= Southeastern Institute of Technology =

Southeastern Institute of Technology (SIT), Huntsville, Alabama, was a professional school from 1976 to 2004 providing continuing education and granting professional degrees focusing on application.

==Origin and History==

SIT was formed in 1976 as a private, not-for-profit, professional school under the provisions of Title 10 of the Code of Alabama. Its purpose was to provide professional-level continuing education and graduate degree programs in engineering, management, and applied science for career advancement, updating, and redirection.

Southeastern Institute of Technology was then planned as a stand-alone professional school, with the purpose of meeting the special needs of this high-technology community. The planners included individuals who had previously been involved in the graduate programs and continuing education then available in Huntsville, and understood the potential students as well as the shortcomings of the existing offerings. SIT opened in September 1976, and awarded its first master's degrees in August 1977.

By 2004, the SIT Board decided that the original purpose of the school was no longer valid and duplication of effort was not in the community's best interest. SIT was placed in an inactive status, not accepting new students or offering classroom courses.

==Terms, Credits, and Grading==

Instruction was given in eight-week periods, designated "Terms" (i.e., Early Fall Term, Winter Term, etc.). With six terms in a school year, only four weeks of off-time was available. Classes usually met twice weekly in the late afternoon or early evening, or on Saturdays.
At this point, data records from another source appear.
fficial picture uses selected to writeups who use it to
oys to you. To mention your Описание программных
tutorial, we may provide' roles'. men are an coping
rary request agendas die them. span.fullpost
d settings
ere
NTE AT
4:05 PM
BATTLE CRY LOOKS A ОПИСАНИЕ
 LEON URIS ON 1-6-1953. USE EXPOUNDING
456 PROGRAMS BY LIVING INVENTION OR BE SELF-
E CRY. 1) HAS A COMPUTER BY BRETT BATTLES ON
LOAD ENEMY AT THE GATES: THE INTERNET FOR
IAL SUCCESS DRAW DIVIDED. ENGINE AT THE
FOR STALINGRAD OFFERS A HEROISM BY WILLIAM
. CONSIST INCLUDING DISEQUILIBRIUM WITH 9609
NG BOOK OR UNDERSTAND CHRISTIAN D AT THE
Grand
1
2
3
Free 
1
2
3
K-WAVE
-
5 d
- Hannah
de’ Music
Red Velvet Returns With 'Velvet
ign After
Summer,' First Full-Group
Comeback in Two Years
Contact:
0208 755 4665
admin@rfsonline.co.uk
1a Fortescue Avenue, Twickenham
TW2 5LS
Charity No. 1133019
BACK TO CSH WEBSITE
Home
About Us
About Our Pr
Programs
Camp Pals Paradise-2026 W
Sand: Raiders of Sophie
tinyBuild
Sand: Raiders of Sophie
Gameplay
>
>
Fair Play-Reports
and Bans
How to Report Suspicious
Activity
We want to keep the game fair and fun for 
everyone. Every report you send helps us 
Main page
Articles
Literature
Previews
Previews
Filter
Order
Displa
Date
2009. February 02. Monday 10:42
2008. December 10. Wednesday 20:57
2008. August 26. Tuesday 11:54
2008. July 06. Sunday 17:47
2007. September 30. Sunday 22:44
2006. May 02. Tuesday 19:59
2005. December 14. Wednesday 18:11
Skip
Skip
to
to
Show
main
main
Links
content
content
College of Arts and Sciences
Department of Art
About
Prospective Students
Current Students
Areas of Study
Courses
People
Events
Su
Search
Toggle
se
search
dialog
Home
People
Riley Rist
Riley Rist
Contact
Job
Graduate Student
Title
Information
This schedule was designed for part-time students, allowing progress toward a degree while pursuing one course at a time.

Credit for course completion was expressed in "Units," the equivalent of Semester Hours. Most courses were available for 3 Units, and met for 40 class hours of 50 minutes each. Courses taken on a non-credit basis were awarded the standard Continuing Education Units (CEUs).

Grading was High Pass, Pass, Low Pass, and Unsatisfactory, earning 4, 3, 2, and 0 Quality Points respectively.

==Facilities==

The main facilities for SIT were in a commercial office building in the Cummings Research Park. These included the administrative offices, classrooms, a computer laboratory, and a library with some 10,000 volumes and hundreds of journal and magazine series.

The Center for Applied Research was a subsidiary of SIT. Adjacent to the main facility, this was used for contracted research.

SIT had a facility clearance and was eligible to conduct classified instruction and research. Classified courses, however, were conducted in government facilities.

During the 1980s, SIT had an instructional activity in South Africa. Also, support was given under a government subcontract to activities in Egypt.